In the December 2018 quarter, operating margin improved 80 basis points sequentially, and 340 basis points from a year ago. Analysts were expecting an improvement, albeit at a much slower pace, as they assumed recent large deal wins involved lower margins.
What’s more, Tech Mahindra’s constant currency revenue grew 4.3% on a sequential basis, against estimates of about 2.7% increase. Deal wins remained strong, although they fell marginally compared with the second quarter.
The digital business, which drove business growth, has better realizations and margins. Further, cost-rationalization measures such as automation helped improve profitability.
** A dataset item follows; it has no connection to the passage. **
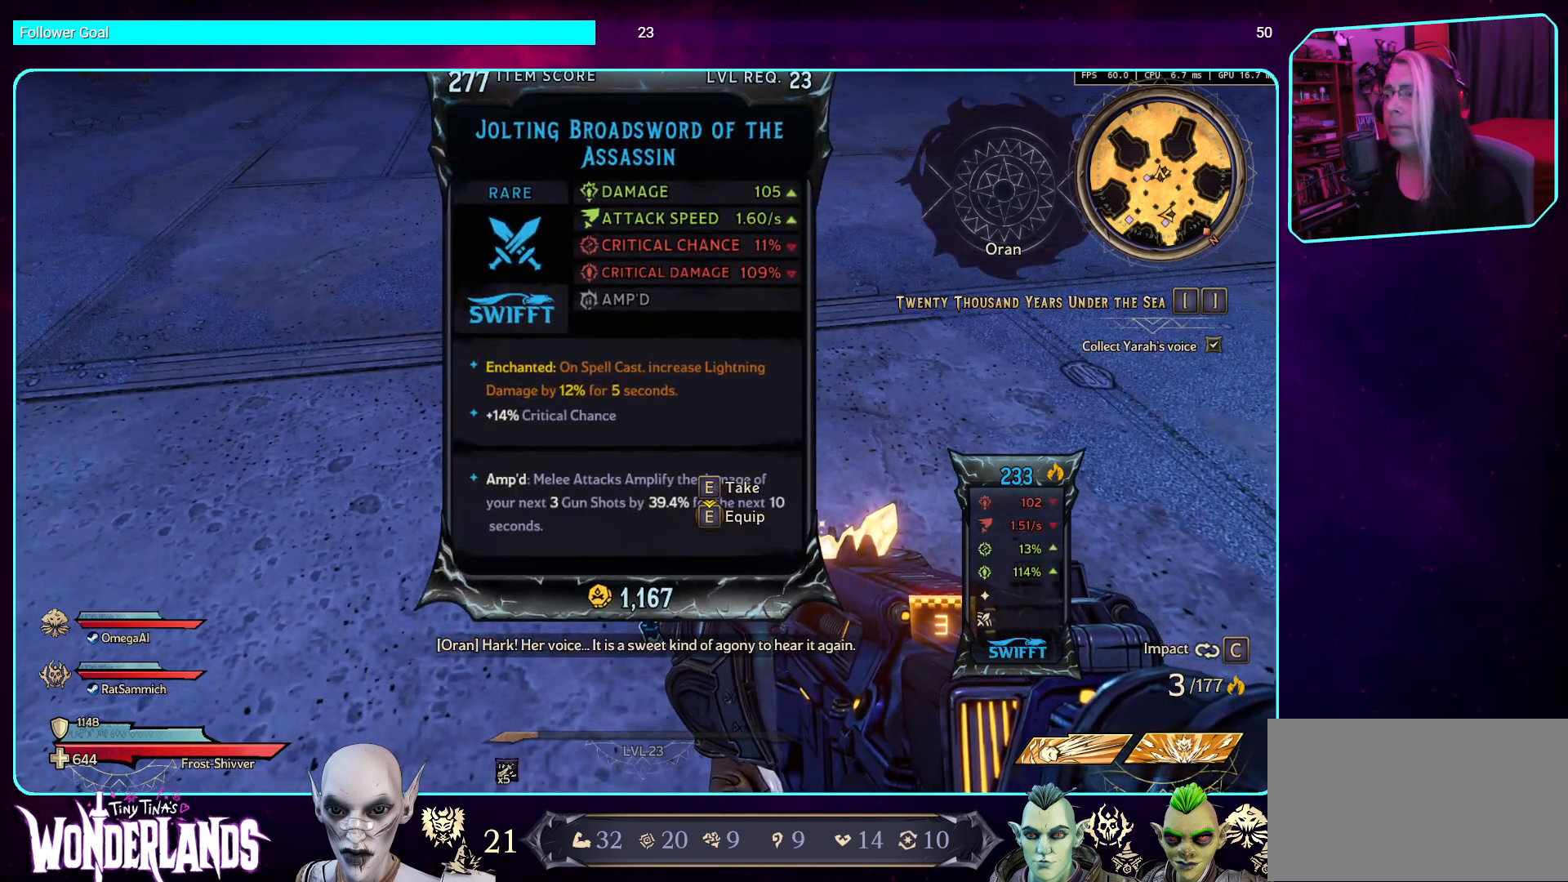
{"keys": [], "mouse": [], "events": []}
On the negative side, attrition continues to increase. From 17% in the year-ago quarter, attrition rose to 21% in December 2018. The worry about high attrition levels is that it comes in the backdrop of high utilization levels, which reached 83% last quarter. Both factors together may drive up employee costs, said some analysts.
Heading into FY20, investors will be keen to know if the much-awaited spending in next-generation telecom technology (5G) materializes. That will not only result in sustained growth momentum but also help the Tech Mahindra stock reduce the valuation gap with its larger peers.